Refined Applications of the "Collapse of the Wavefunction"

TL;DR

This paper explores how the collapse of the wavefunction in entangled meson pairs can reveal direct CP violation, providing a novel approach to test quantum mechanics fundamentals through decay rate measurements.

Contribution

It introduces a detailed application of wavefunction collapse to meson decay systems, linking CP violation detection to fundamental quantum mechanics tests.

Findings

CP violation in one meson affects the other via wavefunction collapse.

Certain decay rate combinations indicate direct CP violation.

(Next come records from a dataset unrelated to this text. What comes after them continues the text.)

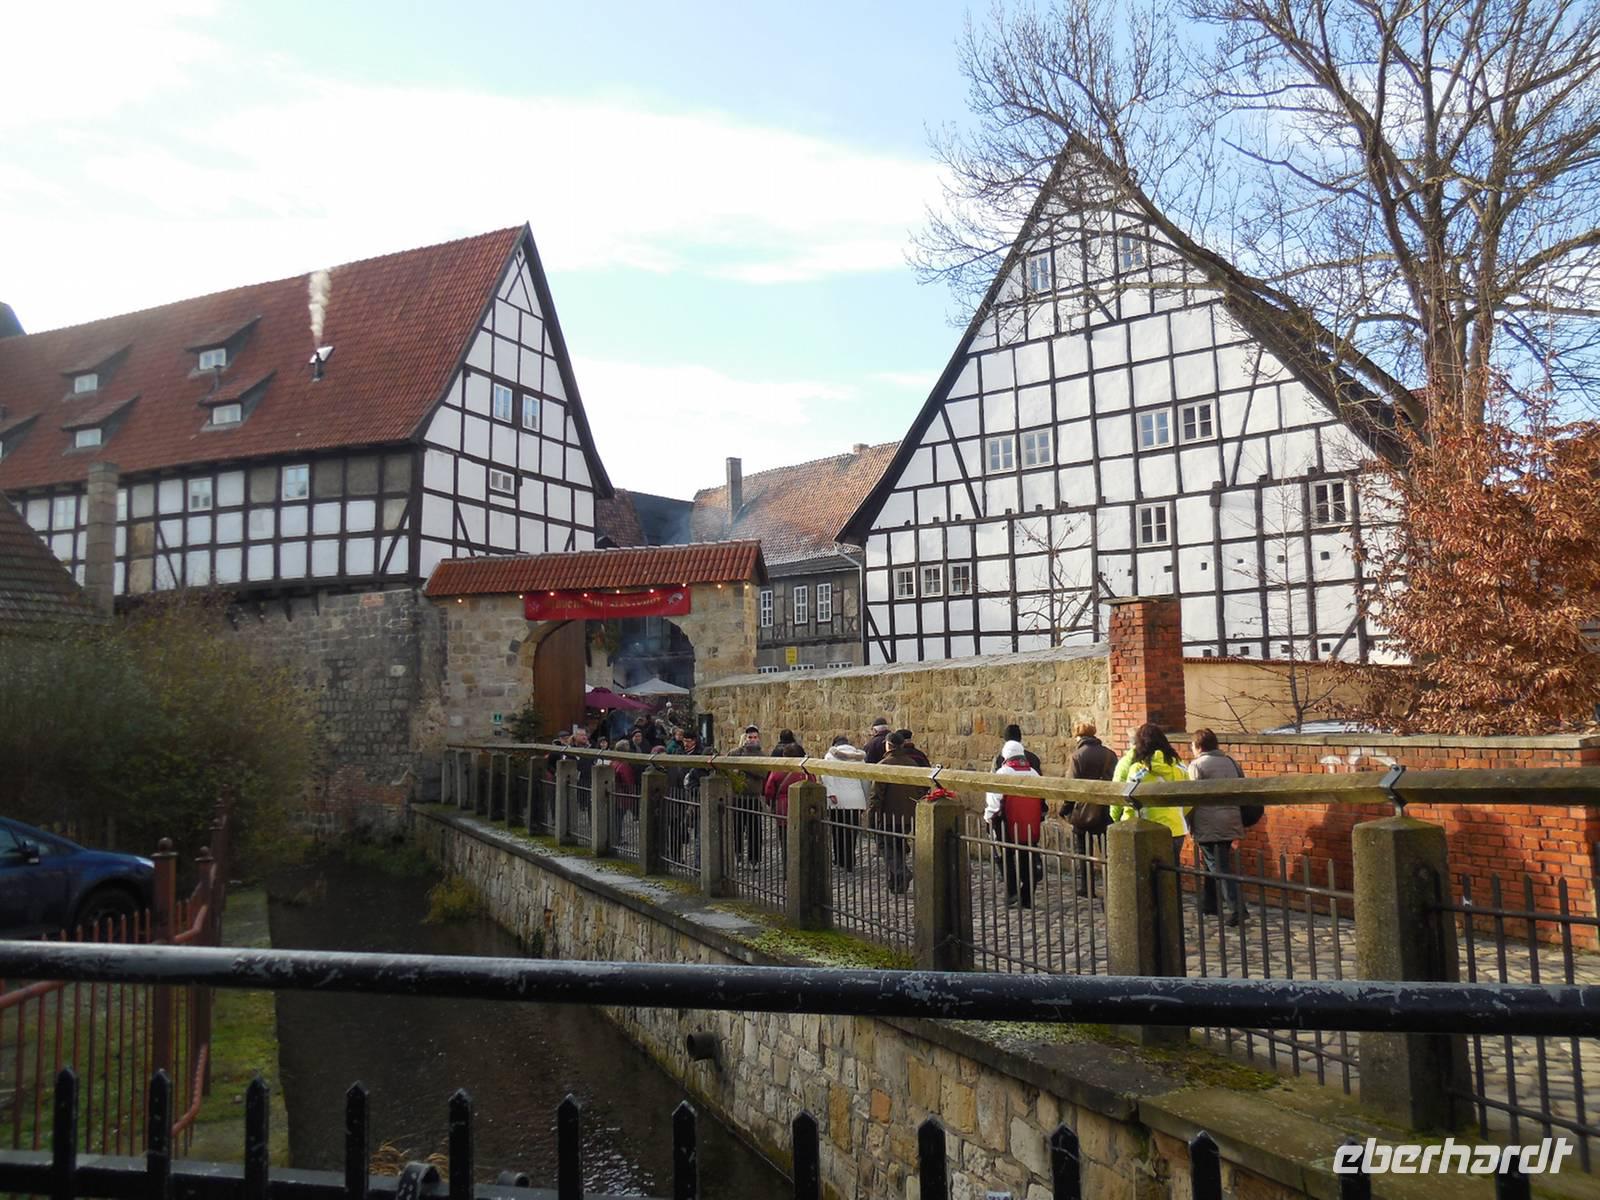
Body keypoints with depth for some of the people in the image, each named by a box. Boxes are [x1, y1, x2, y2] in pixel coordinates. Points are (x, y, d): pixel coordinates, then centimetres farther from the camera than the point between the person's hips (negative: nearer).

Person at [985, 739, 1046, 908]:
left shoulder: (1002, 772, -9)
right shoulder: (1034, 773, 8)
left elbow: (994, 799, -13)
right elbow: (1042, 800, 14)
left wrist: (989, 817, -2)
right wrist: (1040, 821, 22)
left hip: (1009, 826, -4)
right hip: (1031, 827, 5)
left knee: (1007, 858, 10)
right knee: (1028, 862, 13)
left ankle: (1012, 892, -3)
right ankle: (1027, 899, 17)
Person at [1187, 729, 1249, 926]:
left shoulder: (1197, 765, -8)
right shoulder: (1230, 761, 11)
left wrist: (1191, 828, -5)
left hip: (1209, 826, -7)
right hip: (1231, 823, 7)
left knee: (1220, 869, -3)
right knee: (1216, 864, 20)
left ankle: (1238, 910, -10)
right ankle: (1208, 904, 30)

The approach offers a new experimental test for quantum mechanics principles.

Abstract

In a two-part system the "collapse of the wavefunction" of one part can put the other part in a state which would be difficult or impossible to achieve otherwise, in particular one sensitive to small effects in the `collapse' interaction. We present some applications to the very symmeteric and experimentally accessible situations of the decays $\phi(1020)\to K^oK^o$, $\psi(3770)\to D^oD^o$, or $\Upsilon(4s)\to B^oB^o$, involving the internal state of the two-state $K^o$, $D^o$ or $B^o$ mesons. The "collapse of the wavefunction" occasioned by a decay of one member of the pair (`away side') fixes the state vector of that side's two-state system. Bose-Einstein statistics then determines the state of the recoiling meson (`near side'), whose evolution can then be followed further. In particular the statistics requirement dictates that the `away side' and `near side' internal states must be orthogonal at the time of the "collapse". Thus a CP violation in the `away side', decay implies a complementary CP impurity on the `near side', which can be detected in the further evolution. The CP violaion so manifested is necessarily direct CP violation, since neither the mass matrix nor time evolution was involved in the "collapse". A parametrization of the direct CP violation is given and various manifestations are presented. Certain rates or combination of rates are identified which are nonzero only if there is direct CP violation. The very explicit and detailed use made of "collapse of the wavefunction" makes the procedure interesting with respect to the fundamentals of quantum mechanics. We note an experimental consistency test for our treatment of the "collapse of the wavefunction", which can be carried out by a certain measurement of partial decay rates.